#### Entries supplied ####
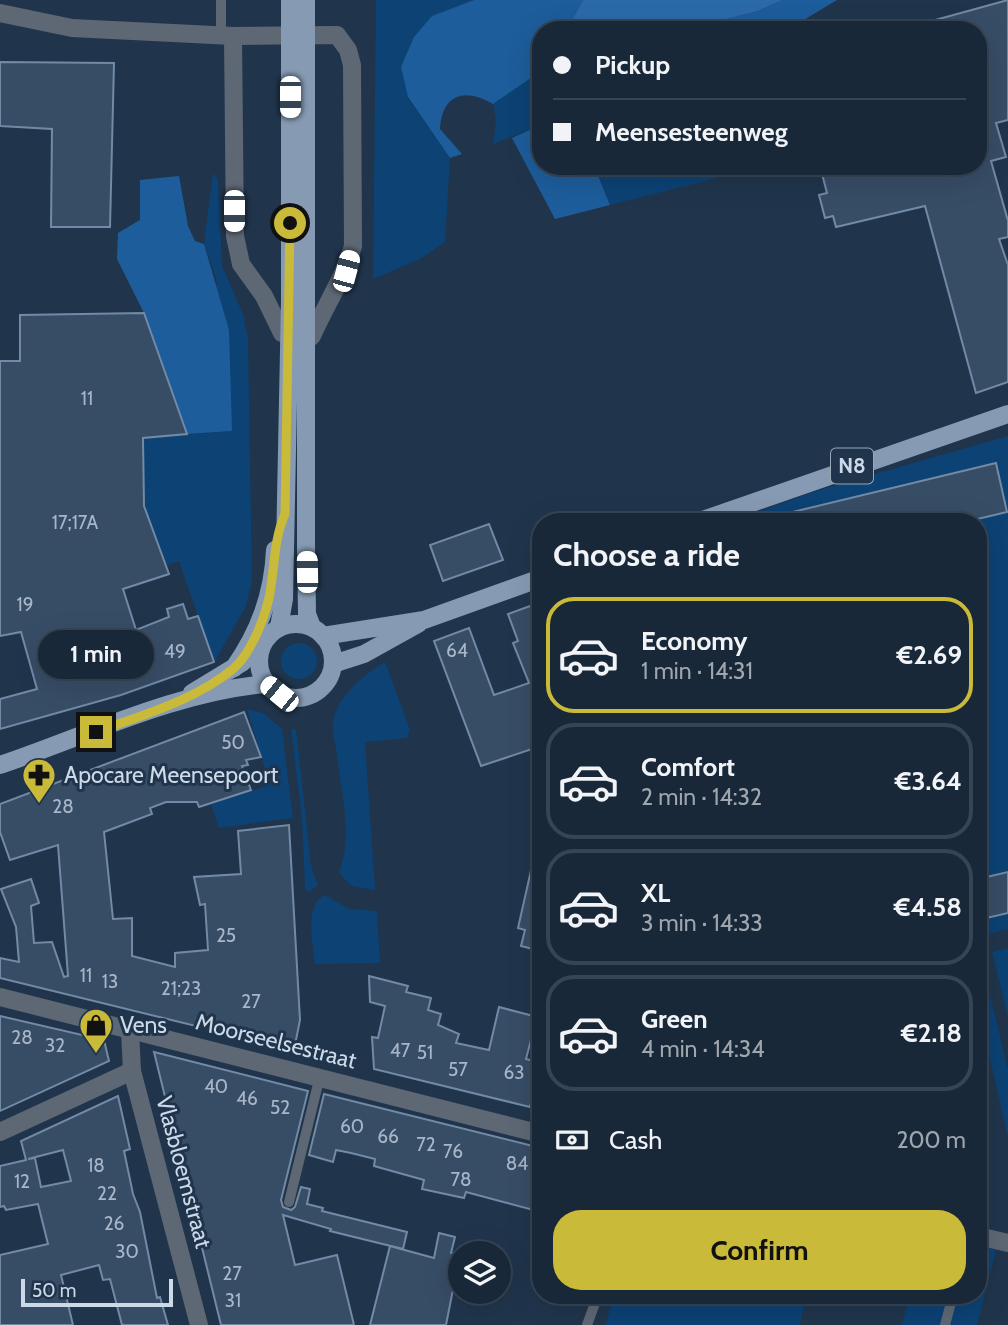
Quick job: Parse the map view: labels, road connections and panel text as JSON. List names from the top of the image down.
{
  "streets": {
    "main road": ["N8"],
    "street": ["Moorseelsestraat", "Vlasbloemstraat"]
  },
  "crossings": [
    ["Moorseelsestraat", "Vlasbloemstraat"]
  ],
  "places": {
    "pharmacy": ["Apocare Meensepoort"],
    "shop": ["Vens"]
  },
  "house_numbers": [
    "11",
    "17;17A",
    "19",
    "64",
    "49",
    "50",
    "28",
    "25",
    "11",
    "13",
    "21;23",
    "27",
    "28",
    "32",
    "47",
    "51",
    "57",
    "63",
    "40",
    "46",
    "52",
    "60",
    "66",
    "72",
    "76",
    "84",
    "18",
    "78",
    "12",
    "22",
    "26",
    "30",
    "27",
    "31"
  ],
  "scale_bar": "50 m",
  "page": {
    "banner": ["Pickup", "Meensesteenweg"],
    "heading": "Choose a ride",
    "list": [
      {
        "name": "Economy",
        "note": "1 min · 14:31",
        "value": "€2.69"
      },
      {
        "name": "Comfort",
        "note": "2 min · 14:32",
        "value": "€3.64"
      },
      {
        "name": "XL",
        "note": "3 min · 14:33",
        "value": "€4.58"
      },
      {
        "name": "Green",
        "note": "4 min · 14:34",
        "value": "€2.18"
      }
    ],
    "bubble": "1 min",
    "pay": ["Cash", "200 m"],
    "buttons": "Confirm",
    "scale": "50 m"
  }
}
####
_Exercise aim_.
Please return the listing above exactly and leave every picture out.

_Expected output_.
Quick job: Parse the map view: labels, road connections and panel text as JSON. List names from the top of the image down.
{
  "streets": {
    "main road": ["N8"],
    "street": ["Moorseelsestraat", "Vlasbloemstraat"]
  },
  "crossings": [
    ["Moorseelsestraat", "Vlasbloemstraat"]
  ],
  "places": {
    "pharmacy": ["Apocare Meensepoort"],
    "shop": ["Vens"]
  },
  "house_numbers": [
    "11",
    "17;17A",
    "19",
    "64",
    "49",
    "50",
    "28",
    "25",
    "11",
    "13",
    "21;23",
    "27",
    "28",
    "32",
    "47",
    "51",
    "57",
    "63",
    "40",
    "46",
    "52",
    "60",
    "66",
    "72",
    "76",
    "84",
    "18",
    "78",
    "12",
    "22",
    "26",
    "30",
    "27",
    "31"
  ],
  "scale_bar": "50 m",
  "page": {
    "banner": ["Pickup", "Meensesteenweg"],
    "heading": "Choose a ride",
    "list": [
      {
        "name": "Economy",
        "note": "1 min · 14:31",
        "value": "€2.69"
      },
      {
        "name": "Comfort",
        "note": "2 min · 14:32",
        "value": "€3.64"
      },
      {
        "name": "XL",
        "note": "3 min · 14:33",
        "value": "€4.58"
      },
      {
        "name": "Green",
        "note": "4 min · 14:34",
        "value": "€2.18"
      }
    ],
    "bubble": "1 min",
    "pay": ["Cash", "200 m"],
    "buttons": "Confirm",
    "scale": "50 m"
  }
}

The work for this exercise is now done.